4. On a basic level, this translates into something like "development is key", and that's absolutely true. Teams like the Rays and A's can survive because baseball players are generally underpaid for their first six years of service, which is also when they're likeliest to be most valuable. This codified equalizer makes pre-arbitration players incredibly important. When a team develops a young star, they have the RSTNLE of a successful baseball team, and everything gets easier from there.
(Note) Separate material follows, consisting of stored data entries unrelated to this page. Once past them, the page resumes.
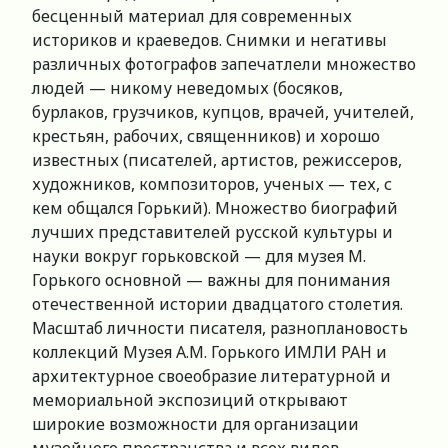
бесценный материал для современных
историков и краеведов. Снимки и негативы
различных фотографов запечатлели множество
людей — никому неведомых (босяков,
бурлаков, грузчиков, купцов, врачей, учителей,
крестьян, рабочих, священников) и хорошо
известных (писателей, артистов, режиссеров,
художников, композиторов, ученых — тех, с
кем общался Горький). Множество биографий
лучших представителей русской культуры и
науки вокруг горьковской — для музея М.
Горького основной — важны для понимания
отечественной истории двадцатого столетия.
Масштаб личности писателя, разноплановость
коллекций Музея А.М. Горького ИМЛИ РАН и
архитектурное своеобразие литературной и
мемориальной экспозиций открывают
широкие возможности для организации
There's a catch, though. Let me rewrite the sentence:

Drafting Cain, Lincecum, Posey, Bumgarner, et cetera ... well, let's just start by remembering how lucky we were that 24 teams passed on Cain. All it took would have taken to screw that up was for the White Sox to think Royce Ring wasn't a good pick. A different scout speaking his mind for any one of those 24 teams could have ruined everything. And remember how badly we had to suck to get Lincecum and Posey? Quite a bit. Even then we got lucky that the Rays weren't as interested in Posey, or that Colorado wanted a safer pick than Lincecum. Look, I don't want to take away from our great player-development team, but, goodness, did a lot of things have to fall into place.

Pointing out that the Giants were successful without spending a lot of seed money on the players who turned into their most valuable contributors? Absolutely acceptable.

Expecting it again? Craaaaaaazy.

If the Giants really want to keep pace with the Dodgers, they'll have to draft and develop well. If they can't do that, they'll probably have to spend like the Red Sox. Hopefully succeeding at the first part will make the second part mostly unnecessary. But if not, maybe folks shouldn't bring up the Red Sox as a comparison just yet. The Dodgers are out-Yankeeing the Yankees now, but the next time the Giants surpass the Red Sox in payroll will be the first. The comparison isn't perfect just yet.

Also, stop it, Dodgers. Calm the hell down.